In einem Vorfall im Ärmelkanal hat ein britischer Oppositionspolitiker, Chris Philp, die französische Marine beschuldigt, während eines Interviews auf einem Fischereiboot ‚Warnschüsse‘ in seiner Nähe abgefeuert zu haben. Der Vorfall ereignete sich, als Philp über die Herausforderungen der britischen Fischereiindustrie sprach.
Die französischen Behörden haben die Vorwürfe entschieden zurückgewiesen und erklärt, dass die Schüsse Teil einer regulären Trainingsübung waren, die gemäß internationalen Sicherheitsvorschriften durchgeführt wurde. Diese Aussagen stehen im Widerspruch zu Philps Darstellung, der von einer absichtlichen Einschüchterung spricht.
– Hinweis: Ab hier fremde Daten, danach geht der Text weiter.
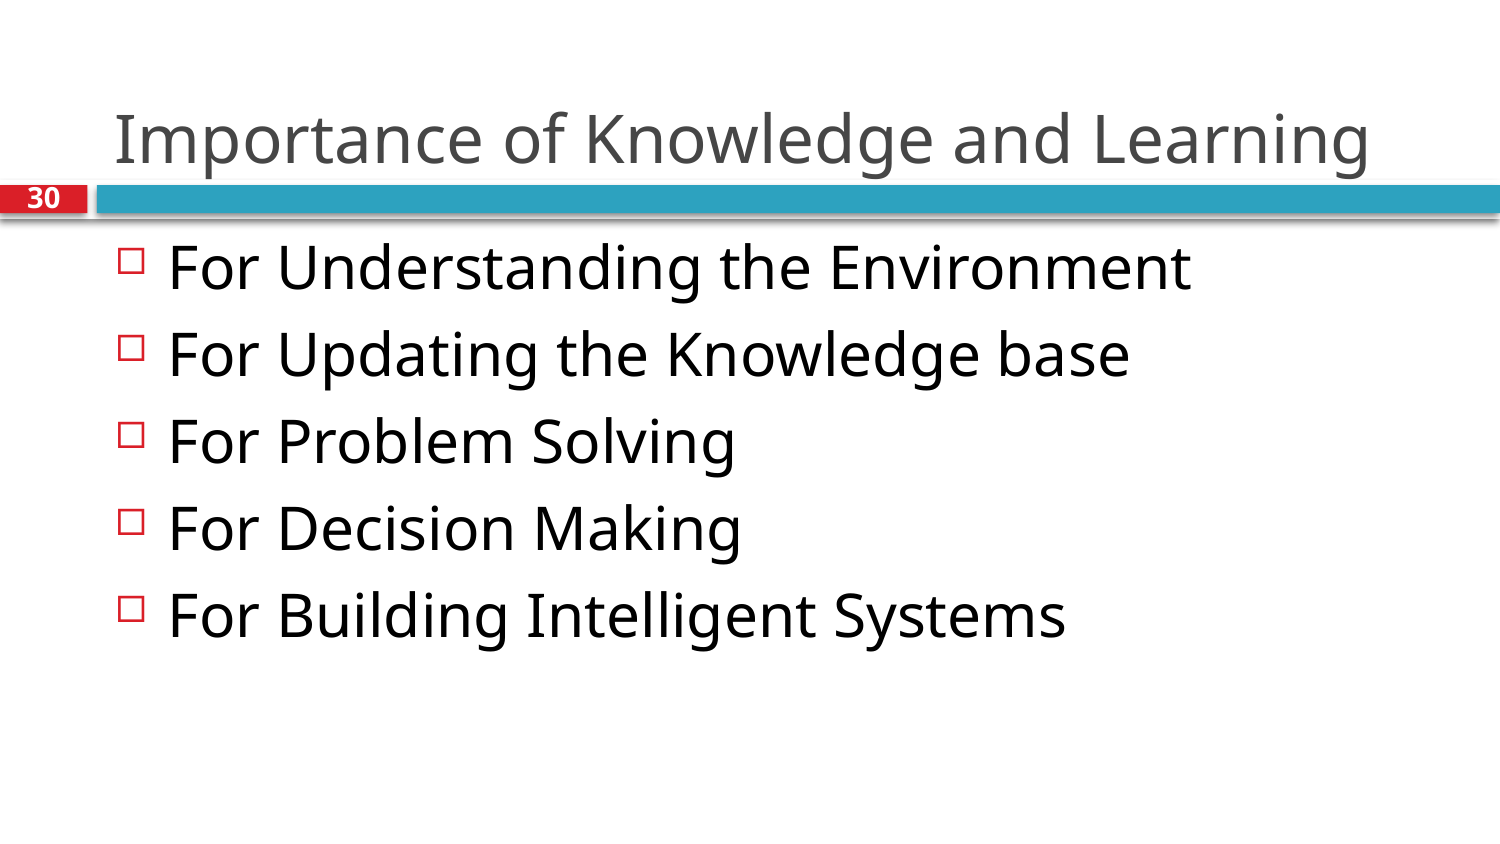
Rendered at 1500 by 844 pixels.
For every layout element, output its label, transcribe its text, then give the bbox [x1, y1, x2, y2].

title Importance of Knowledge and Learning [99, 19, 1438, 185]
slide_number 30 [0, 184, 88, 215]
list For Understanding the Environment For Updating the Knowledge base For Problem Solving For Decision Making For Building Intelligent Systems [100, 221, 1438, 754]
Der Vorfall wirft Fragen über die maritime Sicherheit und die Beziehungen zwischen Großbritannien und Frankreich auf, insbesondere im Kontext der britischen Fischereipolitik nach dem Brexit. Politische Kommentatoren befürchten, dass solche Spannungen die bereits angespannten Beziehungen zwischen den beiden Ländern weiter belasten könnten.
Die britische Regierung hat bislang keine offizielle Stellungnahme zu dem Vorfall abgegeben. Beobachter werden jedoch die Entwicklungen genau verfolgen, um zu sehen, ob dieser Vorfall zu einer diplomatischen Auseinandersetzung führen könnte.